**Material provided**
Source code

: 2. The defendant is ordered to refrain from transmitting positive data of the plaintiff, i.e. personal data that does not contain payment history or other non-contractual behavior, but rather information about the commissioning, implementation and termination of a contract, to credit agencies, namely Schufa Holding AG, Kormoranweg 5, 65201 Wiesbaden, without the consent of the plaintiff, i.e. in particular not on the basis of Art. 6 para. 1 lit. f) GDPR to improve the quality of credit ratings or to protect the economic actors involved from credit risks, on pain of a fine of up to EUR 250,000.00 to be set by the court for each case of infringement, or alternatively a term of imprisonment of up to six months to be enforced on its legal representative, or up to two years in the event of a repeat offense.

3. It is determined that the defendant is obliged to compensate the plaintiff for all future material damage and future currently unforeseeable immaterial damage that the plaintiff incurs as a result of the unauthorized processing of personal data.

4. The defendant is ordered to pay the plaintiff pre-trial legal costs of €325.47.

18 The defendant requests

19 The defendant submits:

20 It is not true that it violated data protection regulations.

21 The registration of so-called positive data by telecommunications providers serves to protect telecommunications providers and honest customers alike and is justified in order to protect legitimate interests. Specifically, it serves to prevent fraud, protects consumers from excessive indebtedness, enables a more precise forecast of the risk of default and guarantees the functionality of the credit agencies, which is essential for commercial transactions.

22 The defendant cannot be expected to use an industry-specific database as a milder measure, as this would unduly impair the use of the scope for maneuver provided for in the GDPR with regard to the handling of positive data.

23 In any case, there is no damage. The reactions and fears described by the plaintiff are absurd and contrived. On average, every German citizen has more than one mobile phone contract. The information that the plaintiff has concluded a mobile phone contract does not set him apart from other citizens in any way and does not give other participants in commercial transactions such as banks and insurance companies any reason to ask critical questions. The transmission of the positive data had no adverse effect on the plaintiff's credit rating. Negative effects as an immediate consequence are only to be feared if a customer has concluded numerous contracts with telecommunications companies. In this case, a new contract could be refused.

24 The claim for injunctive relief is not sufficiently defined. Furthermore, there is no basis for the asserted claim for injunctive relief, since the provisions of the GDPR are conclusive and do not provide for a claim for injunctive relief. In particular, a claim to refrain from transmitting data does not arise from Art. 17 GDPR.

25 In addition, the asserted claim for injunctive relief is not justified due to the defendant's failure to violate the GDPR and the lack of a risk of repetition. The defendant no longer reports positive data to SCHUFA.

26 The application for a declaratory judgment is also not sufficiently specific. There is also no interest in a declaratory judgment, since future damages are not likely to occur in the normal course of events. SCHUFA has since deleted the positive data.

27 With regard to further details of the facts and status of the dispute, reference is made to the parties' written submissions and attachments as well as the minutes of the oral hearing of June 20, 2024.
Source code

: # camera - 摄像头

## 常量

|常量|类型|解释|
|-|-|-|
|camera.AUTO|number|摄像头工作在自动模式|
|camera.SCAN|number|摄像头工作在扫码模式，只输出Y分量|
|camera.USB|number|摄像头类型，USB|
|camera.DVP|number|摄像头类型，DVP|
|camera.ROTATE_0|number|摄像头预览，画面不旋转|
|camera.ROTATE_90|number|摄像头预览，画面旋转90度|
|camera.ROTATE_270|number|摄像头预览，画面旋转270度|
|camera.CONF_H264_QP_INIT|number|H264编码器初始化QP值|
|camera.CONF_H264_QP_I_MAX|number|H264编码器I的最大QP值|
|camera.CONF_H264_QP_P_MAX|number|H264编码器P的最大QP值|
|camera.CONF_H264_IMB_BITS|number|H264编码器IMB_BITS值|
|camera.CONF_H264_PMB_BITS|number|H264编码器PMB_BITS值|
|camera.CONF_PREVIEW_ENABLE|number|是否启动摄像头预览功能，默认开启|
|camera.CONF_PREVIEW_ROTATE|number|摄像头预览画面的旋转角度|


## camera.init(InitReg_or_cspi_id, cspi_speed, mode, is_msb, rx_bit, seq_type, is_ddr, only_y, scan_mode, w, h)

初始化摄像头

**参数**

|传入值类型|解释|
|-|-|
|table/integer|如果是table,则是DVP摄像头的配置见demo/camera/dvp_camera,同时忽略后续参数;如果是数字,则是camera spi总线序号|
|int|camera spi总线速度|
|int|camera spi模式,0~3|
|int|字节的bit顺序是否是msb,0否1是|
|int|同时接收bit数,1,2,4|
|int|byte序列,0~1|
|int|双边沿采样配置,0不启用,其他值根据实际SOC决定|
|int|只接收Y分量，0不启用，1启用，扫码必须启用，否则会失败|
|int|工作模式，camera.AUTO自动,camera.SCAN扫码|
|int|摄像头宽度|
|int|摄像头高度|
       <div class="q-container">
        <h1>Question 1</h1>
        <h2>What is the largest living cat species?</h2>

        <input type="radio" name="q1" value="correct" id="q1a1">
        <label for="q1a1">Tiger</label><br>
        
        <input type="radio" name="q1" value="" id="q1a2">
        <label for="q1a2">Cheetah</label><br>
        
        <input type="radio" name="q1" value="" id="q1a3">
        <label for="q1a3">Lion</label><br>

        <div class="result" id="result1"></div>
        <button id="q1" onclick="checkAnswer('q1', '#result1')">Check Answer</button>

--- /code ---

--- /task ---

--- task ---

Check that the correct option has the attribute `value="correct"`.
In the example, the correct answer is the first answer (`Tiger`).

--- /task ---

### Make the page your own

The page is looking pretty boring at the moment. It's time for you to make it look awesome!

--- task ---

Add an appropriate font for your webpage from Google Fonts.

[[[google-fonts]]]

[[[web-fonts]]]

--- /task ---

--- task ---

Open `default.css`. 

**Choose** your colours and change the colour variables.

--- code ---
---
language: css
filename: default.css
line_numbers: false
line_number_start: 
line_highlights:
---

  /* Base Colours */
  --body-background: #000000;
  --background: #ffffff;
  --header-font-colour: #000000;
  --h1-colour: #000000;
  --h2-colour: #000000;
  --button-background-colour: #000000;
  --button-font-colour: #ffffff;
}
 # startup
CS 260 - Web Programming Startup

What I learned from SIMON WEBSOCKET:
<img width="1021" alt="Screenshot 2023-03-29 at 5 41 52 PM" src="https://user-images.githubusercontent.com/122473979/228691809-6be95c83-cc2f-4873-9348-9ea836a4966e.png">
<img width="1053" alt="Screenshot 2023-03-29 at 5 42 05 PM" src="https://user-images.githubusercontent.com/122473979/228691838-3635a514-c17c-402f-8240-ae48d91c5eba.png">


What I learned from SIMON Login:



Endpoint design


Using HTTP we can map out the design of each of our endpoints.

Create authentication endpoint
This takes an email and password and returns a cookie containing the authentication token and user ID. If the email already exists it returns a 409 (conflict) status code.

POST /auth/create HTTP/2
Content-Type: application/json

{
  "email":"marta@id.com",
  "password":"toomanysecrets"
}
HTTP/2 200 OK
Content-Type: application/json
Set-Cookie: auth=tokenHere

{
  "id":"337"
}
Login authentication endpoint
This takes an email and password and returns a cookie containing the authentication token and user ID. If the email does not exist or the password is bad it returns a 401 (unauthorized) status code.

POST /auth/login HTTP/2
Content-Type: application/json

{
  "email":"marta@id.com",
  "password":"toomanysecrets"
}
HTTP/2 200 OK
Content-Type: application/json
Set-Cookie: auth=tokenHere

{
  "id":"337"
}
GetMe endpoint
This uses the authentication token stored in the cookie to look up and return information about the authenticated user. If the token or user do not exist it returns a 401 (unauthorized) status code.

**Directions**
Go through the data and copy each line exactly as it was written.

**Response to the exercise**
Source code

: 2. The defendant is ordered to refrain from transmitting positive data of the plaintiff, i.e. personal data that does not contain payment history or other non-contractual behavior, but rather information about the commissioning, implementation and termination of a contract, to credit agencies, namely Schufa Holding AG, Kormoranweg 5, 65201 Wiesbaden, without the consent of the plaintiff, i.e. in particular not on the basis of Art. 6 para. 1 lit. f) GDPR to improve the quality of credit ratings or to protect the economic actors involved from credit risks, on pain of a fine of up to EUR 250,000.00 to be set by the court for each case of infringement, or alternatively a term of imprisonment of up to six months to be enforced on its legal representative, or up to two years in the event of a repeat offense.

3. It is determined that the defendant is obliged to compensate the plaintiff for all future material damage and future currently unforeseeable immaterial damage that the plaintiff incurs as a result of the unauthorized processing of personal data.

4. The defendant is ordered to pay the plaintiff pre-trial legal costs of €325.47.

18 The defendant requests

19 The defendant submits:

20 It is not true that it violated data protection regulations.

21 The registration of so-called positive data by telecommunications providers serves to protect telecommunications providers and honest customers alike and is justified in order to protect legitimate interests. Specifically, it serves to prevent fraud, protects consumers from excessive indebtedness, enables a more precise forecast of the risk of default and guarantees the functionality of the credit agencies, which is essential for commercial transactions.

22 The defendant cannot be expected to use an industry-specific database as a milder measure, as this would unduly impair the use of the scope for maneuver provided for in the GDPR with regard to the handling of positive data.

23 In any case, there is no damage. The reactions and fears described by the plaintiff are absurd and contrived. On average, every German citizen has more than one mobile phone contract. The information that the plaintiff has concluded a mobile phone contract does not set him apart from other citizens in any way and does not give other participants in commercial transactions such as banks and insurance companies any reason to ask critical questions. The transmission of the positive data had no adverse effect on the plaintiff's credit rating. Negative effects as an immediate consequence are only to be feared if a customer has concluded numerous contracts with telecommunications companies. In this case, a new contract could be refused.

24 The claim for injunctive relief is not sufficiently defined. Furthermore, there is no basis for the asserted claim for injunctive relief, since the provisions of the GDPR are conclusive and do not provide for a claim for injunctive relief. In particular, a claim to refrain from transmitting data does not arise from Art. 17 GDPR.

25 In addition, the asserted claim for injunctive relief is not justified due to the defendant's failure to violate the GDPR and the lack of a risk of repetition. The defendant no longer reports positive data to SCHUFA.

26 The application for a declaratory judgment is also not sufficiently specific. There is also no interest in a declaratory judgment, since future damages are not likely to occur in the normal course of events. SCHUFA has since deleted the positive data.

27 With regard to further details of the facts and status of the dispute, reference is made to the parties' written submissions and attachments as well as the minutes of the oral hearing of June 20, 2024.
Source code

: # camera - 摄像头

## 常量

|常量|类型|解释|
|-|-|-|
|camera.AUTO|number|摄像头工作在自动模式|
|camera.SCAN|number|摄像头工作在扫码模式，只输出Y分量|
|camera.USB|number|摄像头类型，USB|
|camera.DVP|number|摄像头类型，DVP|
|camera.ROTATE_0|number|摄像头预览，画面不旋转|
|camera.ROTATE_90|number|摄像头预览，画面旋转90度|
|camera.ROTATE_270|number|摄像头预览，画面旋转270度|
|camera.CONF_H264_QP_INIT|number|H264编码器初始化QP值|
|camera.CONF_H264_QP_I_MAX|number|H264编码器I的最大QP值|
|camera.CONF_H264_QP_P_MAX|number|H264编码器P的最大QP值|
|camera.CONF_H264_IMB_BITS|number|H264编码器IMB_BITS值|
|camera.CONF_H264_PMB_BITS|number|H264编码器PMB_BITS值|
|camera.CONF_PREVIEW_ENABLE|number|是否启动摄像头预览功能，默认开启|
|camera.CONF_PREVIEW_ROTATE|number|摄像头预览画面的旋转角度|


## camera.init(InitReg_or_cspi_id, cspi_speed, mode, is_msb, rx_bit, seq_type, is_ddr, only_y, scan_mode, w, h)

初始化摄像头

**参数**

|传入值类型|解释|
|-|-|
|table/integer|如果是table,则是DVP摄像头的配置见demo/camera/dvp_camera,同时忽略后续参数;如果是数字,则是camera spi总线序号|
|int|camera spi总线速度|
|int|camera spi模式,0~3|
|int|字节的bit顺序是否是msb,0否1是|
|int|同时接收bit数,1,2,4|
|int|byte序列,0~1|
|int|双边沿采样配置,0不启用,其他值根据实际SOC决定|
|int|只接收Y分量，0不启用，1启用，扫码必须启用，否则会失败|
|int|工作模式，camera.AUTO自动,camera.SCAN扫码|
|int|摄像头宽度|
|int|摄像头高度|
       <div class="q-container">
        <h1>Question 1</h1>
        <h2>What is the largest living cat species?</h2>

        <input type="radio" name="q1" value="correct" id="q1a1">
        <label for="q1a1">Tiger</label><br>
        
        <input type="radio" name="q1" value="" id="q1a2">
        <label for="q1a2">Cheetah</label><br>
        
        <input type="radio" name="q1" value="" id="q1a3">
        <label for="q1a3">Lion</label><br>

        <div class="result" id="result1"></div>
        <button id="q1" onclick="checkAnswer('q1', '#result1')">Check Answer</button>

--- /code ---

--- /task ---

--- task ---

Check that the correct option has the attribute `value="correct"`.
In the example, the correct answer is the first answer (`Tiger`).

--- /task ---

### Make the page your own

The page is looking pretty boring at the moment. It's time for you to make it look awesome!

--- task ---

Add an appropriate font for your webpage from Google Fonts.

[[[google-fonts]]]

[[[web-fonts]]]

--- /task ---

--- task ---

Open `default.css`. 

**Choose** your colours and change the colour variables.

--- code ---
---
language: css
filename: default.css
line_numbers: false
line_number_start: 
line_highlights:
---

  /* Base Colours */
  --body-background: #000000;
  --background: #ffffff;
  --header-font-colour: #000000;
  --h1-colour: #000000;
  --h2-colour: #000000;
  --button-background-colour: #000000;
  --button-font-colour: #ffffff;
}
 # startup
CS 260 - Web Programming Startup

What I learned from SIMON WEBSOCKET:
<img width="1021" alt="Screenshot 2023-03-29 at 5 41 52 PM" src="https://user-images.githubusercontent.com/122473979/228691809-6be95c83-cc2f-4873-9348-9ea836a4966e.png">
<img width="1053" alt="Screenshot 2023-03-29 at 5 42 05 PM" src="https://user-images.githubusercontent.com/122473979/228691838-3635a514-c17c-402f-8240-ae48d91c5eba.png">


What I learned from SIMON Login:



Endpoint design


Using HTTP we can map out the design of each of our endpoints.

Create authentication endpoint
This takes an email and password and returns a cookie containing the authentication token and user ID. If the email already exists it returns a 409 (conflict) status code.

POST /auth/create HTTP/2
Content-Type: application/json

{
  "email":"marta@id.com",
  "password":"toomanysecrets"
}
HTTP/2 200 OK
Content-Type: application/json
Set-Cookie: auth=tokenHere

{
  "id":"337"
}
Login authentication endpoint
This takes an email and password and returns a cookie containing the authentication token and user ID. If the email does not exist or the password is bad it returns a 401 (unauthorized) status code.

POST /auth/login HTTP/2
Content-Type: application/json

{
  "email":"marta@id.com",
  "password":"toomanysecrets"
}
HTTP/2 200 OK
Content-Type: application/json
Set-Cookie: auth=tokenHere

{
  "id":"337"
}
GetMe endpoint
This uses the authentication token stored in the cookie to look up and return information about the authenticated user. If the token or user do not exist it returns a 401 (unauthorized) status code.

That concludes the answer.